[C]ountries also need access to the basic infrastructure that drives globalization — 21st century transport corridors and telecommunications networks that can connect exporters to world markets; modern customs facilities that can move products rapidly and efficiently across borders; testing labs to ensure that exports meet international standards; and the sophisticated expertise and institutions needed to navigate a highly complex world trading system.
Some of these pieces are already in place in this region but others are not, and the necessary investments cannot be supplied by poorer counties alone. Aid for Trade is about helping to fill these “gaps” — mobilizing and leveraging the required financial resources — and providing a catalyst for the increased trade, investment and growth...
[T]he first step towards mobilizing Aid for Trade is to make trade capacity and infrastructure a national priority shared across government — including trade, finance, planning, agriculture, and other key ministries. And because trade crosses borders, these priorities are often regional in scope — which means finding new ways to finance and implement projects regionally...
Second, we need to focus on the financing that is required, how to mobilize it, and how to deliver it more efficiently and effectively. Yesterday you had a chance to discuss one of the existing programmes providing Aid for Trade in the area of standards. This joint programme is an example of how targeted aid for developing countries to meet food standards can help them access world markets...
Third, we need to focus on the role of the private sector — for the simple reason that it is farmers, businesses and companies that trade, not governments...And because private investment — both foreign and domestic — must be a major part of the answer to capacity and infrastructure building, we need to focus on the incentives that are required to leverage private resources.
Now, the never-ending Doha Round has turned to aid-for-trade to see if it can make a deal more palatable to developing countries. This article comes from New Zealand's One News:
World Trade Organisation (WTO) negotiators have turned their focus to development aid in an attempt to salvage souring talks over a global free trade pact.
The WTO's Doha round was launched in November 2001 with the aim of reducing global poverty by repealing barriers to trade in farming, industry and services that distort prices and make it hard for developing countries to compete.
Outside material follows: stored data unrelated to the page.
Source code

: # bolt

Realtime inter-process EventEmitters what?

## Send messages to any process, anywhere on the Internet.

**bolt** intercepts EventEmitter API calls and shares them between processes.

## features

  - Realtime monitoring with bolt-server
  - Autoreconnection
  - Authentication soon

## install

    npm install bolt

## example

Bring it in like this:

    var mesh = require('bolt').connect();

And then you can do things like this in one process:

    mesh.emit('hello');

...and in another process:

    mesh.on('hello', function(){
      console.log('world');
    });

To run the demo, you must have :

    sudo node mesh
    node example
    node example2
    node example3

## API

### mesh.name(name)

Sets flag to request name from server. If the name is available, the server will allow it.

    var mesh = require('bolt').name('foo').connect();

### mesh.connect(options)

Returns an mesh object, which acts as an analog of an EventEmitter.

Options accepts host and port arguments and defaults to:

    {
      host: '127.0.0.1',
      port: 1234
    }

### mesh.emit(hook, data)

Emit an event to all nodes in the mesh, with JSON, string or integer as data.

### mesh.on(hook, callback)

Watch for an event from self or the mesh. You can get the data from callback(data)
But despite its lofty ambitions, known as the Doha Development Agenda, the talks have fallen prey to divisions among the WTO's 151 member states over how much developing countries should have to open up their markets under a deal.
Many diplomats see parallel discussions over "aid for trade" - a financial package to help developing nations boost their exports in the wake of a Doha deal - as a way to take the edge off poorer countries' concerns in the broader negotiations.
Argentina, one of the emerging powers who this week angered the United States and European Union with calls for more tariff cut exemptions for developing countries, told a WTO meeting on Thursday that the development funds were vital to making the Doha round palatable to the WTO's least developed members.
"Aid for trade should become an important component of market access for low-income countries, as part of the Doha Development Agenda," Argentina said in a statement.
Diplomats said a November 20-21 global review session on aid for trade may also provide an opportunity for ministers to come to Geneva and breathe life into the sickly Doha talks. A full ministerial meeting is not expected to occur this year.
Still, some observers cautioned that the aid for trade funds, to be channelled through agencies such as the World Bank, may not do enough to address poorer countries' hesitations in the Doha talks, which also include the services sector.
Carin Smaller of the Institute for Agriculture and Trade Policy said it remained unclear which countries would qualify for aid for trade money, and how much donors were willing to cough up for the projects.
And Amy Barry, who leads Oxfam's work on the WTO, said that while many poor nations would benefit from added investments in communications and other infrastructure, they should not be required to accept "potentially devastating" Doha provisions to qualify for the funds.
"Aid for trade should not be used - either as a carrot or a stick - to encourage developing countries to sign a trade agreement that does not promote their development interests. No amount of aid can compensate for fundamentally unfair and harmful trade rules," she said.